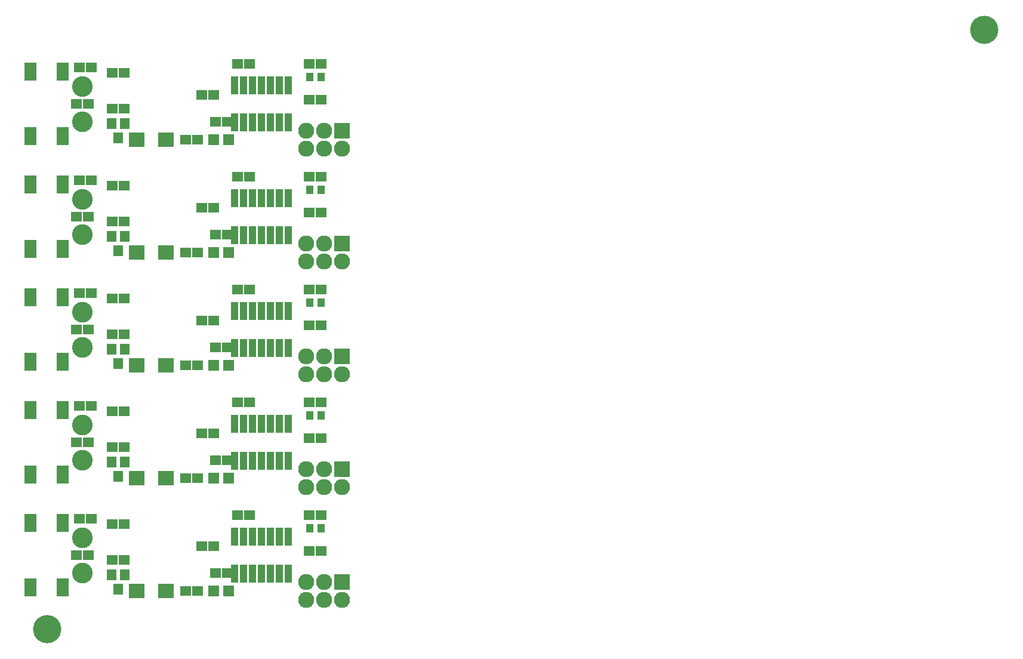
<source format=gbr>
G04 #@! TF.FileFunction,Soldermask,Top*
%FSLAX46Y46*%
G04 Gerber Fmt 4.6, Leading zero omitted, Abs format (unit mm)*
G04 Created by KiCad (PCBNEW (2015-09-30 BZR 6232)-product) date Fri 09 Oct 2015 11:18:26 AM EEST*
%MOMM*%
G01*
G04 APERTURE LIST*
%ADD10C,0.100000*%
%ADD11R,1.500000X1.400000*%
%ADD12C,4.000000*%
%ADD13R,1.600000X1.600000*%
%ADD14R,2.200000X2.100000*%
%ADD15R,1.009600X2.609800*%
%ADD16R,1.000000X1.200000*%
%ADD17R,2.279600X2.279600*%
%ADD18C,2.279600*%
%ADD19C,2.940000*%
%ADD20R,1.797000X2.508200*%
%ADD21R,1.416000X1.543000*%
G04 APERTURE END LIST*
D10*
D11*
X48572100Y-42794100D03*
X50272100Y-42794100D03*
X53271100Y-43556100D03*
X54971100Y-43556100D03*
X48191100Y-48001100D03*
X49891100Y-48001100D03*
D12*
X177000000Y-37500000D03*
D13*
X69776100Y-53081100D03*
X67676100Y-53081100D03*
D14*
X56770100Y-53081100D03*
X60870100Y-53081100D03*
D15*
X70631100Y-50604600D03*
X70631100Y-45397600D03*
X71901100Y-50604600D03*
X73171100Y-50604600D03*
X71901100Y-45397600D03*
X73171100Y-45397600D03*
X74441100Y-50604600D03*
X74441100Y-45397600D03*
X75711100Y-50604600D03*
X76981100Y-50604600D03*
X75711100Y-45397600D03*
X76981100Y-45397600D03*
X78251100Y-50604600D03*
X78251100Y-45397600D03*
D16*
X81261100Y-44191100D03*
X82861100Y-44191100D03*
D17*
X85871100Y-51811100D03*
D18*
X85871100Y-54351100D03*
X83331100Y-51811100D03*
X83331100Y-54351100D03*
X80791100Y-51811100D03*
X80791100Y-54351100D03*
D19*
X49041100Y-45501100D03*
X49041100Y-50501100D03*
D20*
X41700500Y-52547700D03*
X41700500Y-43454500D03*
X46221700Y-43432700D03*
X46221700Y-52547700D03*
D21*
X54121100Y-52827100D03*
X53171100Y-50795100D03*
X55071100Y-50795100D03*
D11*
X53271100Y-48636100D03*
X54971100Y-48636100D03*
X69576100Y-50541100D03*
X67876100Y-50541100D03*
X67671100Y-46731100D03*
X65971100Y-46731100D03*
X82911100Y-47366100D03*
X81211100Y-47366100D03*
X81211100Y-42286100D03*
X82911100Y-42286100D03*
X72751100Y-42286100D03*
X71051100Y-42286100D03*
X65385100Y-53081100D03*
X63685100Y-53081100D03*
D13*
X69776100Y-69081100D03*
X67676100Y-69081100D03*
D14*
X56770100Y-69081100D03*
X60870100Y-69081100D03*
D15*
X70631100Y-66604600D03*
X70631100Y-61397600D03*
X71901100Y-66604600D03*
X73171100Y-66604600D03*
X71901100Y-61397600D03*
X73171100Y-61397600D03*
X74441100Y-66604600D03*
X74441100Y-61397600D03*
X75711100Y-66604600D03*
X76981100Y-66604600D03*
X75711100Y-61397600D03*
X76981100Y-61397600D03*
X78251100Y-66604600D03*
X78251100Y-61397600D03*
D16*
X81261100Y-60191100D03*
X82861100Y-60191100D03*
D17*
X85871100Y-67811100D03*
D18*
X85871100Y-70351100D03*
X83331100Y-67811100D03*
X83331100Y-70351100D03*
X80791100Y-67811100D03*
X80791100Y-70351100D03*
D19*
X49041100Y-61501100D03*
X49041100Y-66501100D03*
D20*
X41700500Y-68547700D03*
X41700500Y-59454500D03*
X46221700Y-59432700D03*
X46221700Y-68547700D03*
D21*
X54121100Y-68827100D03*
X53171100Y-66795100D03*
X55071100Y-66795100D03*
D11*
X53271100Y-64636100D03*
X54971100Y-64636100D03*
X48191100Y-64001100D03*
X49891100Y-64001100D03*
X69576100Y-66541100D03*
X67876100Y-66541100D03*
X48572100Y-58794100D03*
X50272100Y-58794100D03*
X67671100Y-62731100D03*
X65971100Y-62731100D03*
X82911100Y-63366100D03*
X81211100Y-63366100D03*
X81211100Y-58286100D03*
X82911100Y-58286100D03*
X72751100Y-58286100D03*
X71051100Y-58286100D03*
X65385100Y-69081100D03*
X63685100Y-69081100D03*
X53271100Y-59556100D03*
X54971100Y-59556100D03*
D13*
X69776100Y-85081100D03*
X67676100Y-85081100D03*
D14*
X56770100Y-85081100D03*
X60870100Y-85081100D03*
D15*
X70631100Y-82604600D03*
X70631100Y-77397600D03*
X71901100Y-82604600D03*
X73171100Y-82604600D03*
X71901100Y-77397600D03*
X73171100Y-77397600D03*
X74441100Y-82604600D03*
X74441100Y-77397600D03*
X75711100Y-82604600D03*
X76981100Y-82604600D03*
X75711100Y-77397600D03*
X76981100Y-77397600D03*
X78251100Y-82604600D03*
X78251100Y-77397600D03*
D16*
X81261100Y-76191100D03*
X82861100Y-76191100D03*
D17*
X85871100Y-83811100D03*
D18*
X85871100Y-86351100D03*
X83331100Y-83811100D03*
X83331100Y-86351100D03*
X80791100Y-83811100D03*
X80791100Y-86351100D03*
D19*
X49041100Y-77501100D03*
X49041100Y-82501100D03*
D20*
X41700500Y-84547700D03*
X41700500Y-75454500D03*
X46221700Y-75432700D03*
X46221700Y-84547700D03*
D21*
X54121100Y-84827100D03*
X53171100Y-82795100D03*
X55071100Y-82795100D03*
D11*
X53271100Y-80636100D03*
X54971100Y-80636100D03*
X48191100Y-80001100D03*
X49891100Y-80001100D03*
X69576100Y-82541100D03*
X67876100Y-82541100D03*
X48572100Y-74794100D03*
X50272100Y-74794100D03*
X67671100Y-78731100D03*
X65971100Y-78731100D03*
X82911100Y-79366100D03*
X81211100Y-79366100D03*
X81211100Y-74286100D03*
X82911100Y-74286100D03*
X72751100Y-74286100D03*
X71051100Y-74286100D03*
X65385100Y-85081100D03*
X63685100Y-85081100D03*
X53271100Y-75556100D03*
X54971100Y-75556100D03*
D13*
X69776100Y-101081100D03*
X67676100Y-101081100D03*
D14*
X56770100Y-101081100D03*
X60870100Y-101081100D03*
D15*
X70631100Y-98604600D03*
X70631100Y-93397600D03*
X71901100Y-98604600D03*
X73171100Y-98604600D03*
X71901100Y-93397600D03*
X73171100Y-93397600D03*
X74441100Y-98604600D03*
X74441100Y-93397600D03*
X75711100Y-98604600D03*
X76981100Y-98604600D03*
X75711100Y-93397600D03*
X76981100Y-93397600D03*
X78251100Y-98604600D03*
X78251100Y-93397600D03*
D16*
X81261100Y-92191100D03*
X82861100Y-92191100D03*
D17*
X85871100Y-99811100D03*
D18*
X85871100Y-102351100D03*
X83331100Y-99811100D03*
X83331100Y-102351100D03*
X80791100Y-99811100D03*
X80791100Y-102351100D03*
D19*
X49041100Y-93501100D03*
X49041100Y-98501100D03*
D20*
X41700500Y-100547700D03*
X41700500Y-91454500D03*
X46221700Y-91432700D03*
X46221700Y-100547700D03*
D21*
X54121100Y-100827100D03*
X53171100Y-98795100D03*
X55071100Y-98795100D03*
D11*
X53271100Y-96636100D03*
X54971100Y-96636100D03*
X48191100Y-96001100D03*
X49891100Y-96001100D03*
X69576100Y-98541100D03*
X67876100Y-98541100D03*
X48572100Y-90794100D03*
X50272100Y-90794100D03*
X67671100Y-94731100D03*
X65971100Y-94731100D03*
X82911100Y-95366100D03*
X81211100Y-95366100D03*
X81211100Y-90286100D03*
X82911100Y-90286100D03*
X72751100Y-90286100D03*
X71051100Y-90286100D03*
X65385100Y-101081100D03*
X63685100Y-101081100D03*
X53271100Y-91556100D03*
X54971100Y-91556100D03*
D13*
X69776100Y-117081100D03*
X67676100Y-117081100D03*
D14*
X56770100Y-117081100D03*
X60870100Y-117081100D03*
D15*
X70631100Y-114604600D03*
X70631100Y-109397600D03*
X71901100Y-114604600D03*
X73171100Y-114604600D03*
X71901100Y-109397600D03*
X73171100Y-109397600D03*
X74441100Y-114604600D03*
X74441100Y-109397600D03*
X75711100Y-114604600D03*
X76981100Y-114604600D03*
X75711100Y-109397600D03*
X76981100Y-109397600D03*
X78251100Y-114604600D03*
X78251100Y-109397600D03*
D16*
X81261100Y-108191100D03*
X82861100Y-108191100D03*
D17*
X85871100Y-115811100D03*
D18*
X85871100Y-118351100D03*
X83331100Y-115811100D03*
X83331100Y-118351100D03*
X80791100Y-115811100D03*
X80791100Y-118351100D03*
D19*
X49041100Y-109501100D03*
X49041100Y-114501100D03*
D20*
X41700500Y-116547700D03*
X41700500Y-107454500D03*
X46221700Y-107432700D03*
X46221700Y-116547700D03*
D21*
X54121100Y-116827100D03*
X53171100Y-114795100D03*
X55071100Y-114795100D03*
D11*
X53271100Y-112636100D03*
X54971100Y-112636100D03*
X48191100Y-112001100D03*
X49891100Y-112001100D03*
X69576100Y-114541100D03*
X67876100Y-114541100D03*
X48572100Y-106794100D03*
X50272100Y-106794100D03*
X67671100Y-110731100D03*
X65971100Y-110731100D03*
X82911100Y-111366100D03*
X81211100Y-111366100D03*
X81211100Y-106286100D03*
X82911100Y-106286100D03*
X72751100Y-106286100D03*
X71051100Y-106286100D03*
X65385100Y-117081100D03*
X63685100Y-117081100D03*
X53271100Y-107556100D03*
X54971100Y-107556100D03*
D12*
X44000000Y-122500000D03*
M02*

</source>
****************************************
## WHAT IS EXPECTED
Working from the records above, write out verbatim only the lines from the line containing "X177000000Y-37500000D03*" through the line containing "X65971100Y-46731100D03*".

## EXERCISE RESPONSE
X177000000Y-37500000D03*
D13*
X69776100Y-53081100D03*
X67676100Y-53081100D03*
D14*
X56770100Y-53081100D03*
X60870100Y-53081100D03*
D15*
X70631100Y-50604600D03*
X70631100Y-45397600D03*
X71901100Y-50604600D03*
X73171100Y-50604600D03*
X71901100Y-45397600D03*
X73171100Y-45397600D03*
X74441100Y-50604600D03*
X74441100Y-45397600D03*
X75711100Y-50604600D03*
X76981100Y-50604600D03*
X75711100Y-45397600D03*
X76981100Y-45397600D03*
X78251100Y-50604600D03*
X78251100Y-45397600D03*
D16*
X81261100Y-44191100D03*
X82861100Y-44191100D03*
D17*
X85871100Y-51811100D03*
D18*
X85871100Y-54351100D03*
X83331100Y-51811100D03*
X83331100Y-54351100D03*
X80791100Y-51811100D03*
X80791100Y-54351100D03*
D19*
X49041100Y-45501100D03*
X49041100Y-50501100D03*
D20*
X41700500Y-52547700D03*
X41700500Y-43454500D03*
X46221700Y-43432700D03*
X46221700Y-52547700D03*
D21*
X54121100Y-52827100D03*
X53171100Y-50795100D03*
X55071100Y-50795100D03*
D11*
X53271100Y-48636100D03*
X54971100Y-48636100D03*
X69576100Y-50541100D03*
X67876100Y-50541100D03*
X67671100Y-46731100D03*
X65971100Y-46731100D03*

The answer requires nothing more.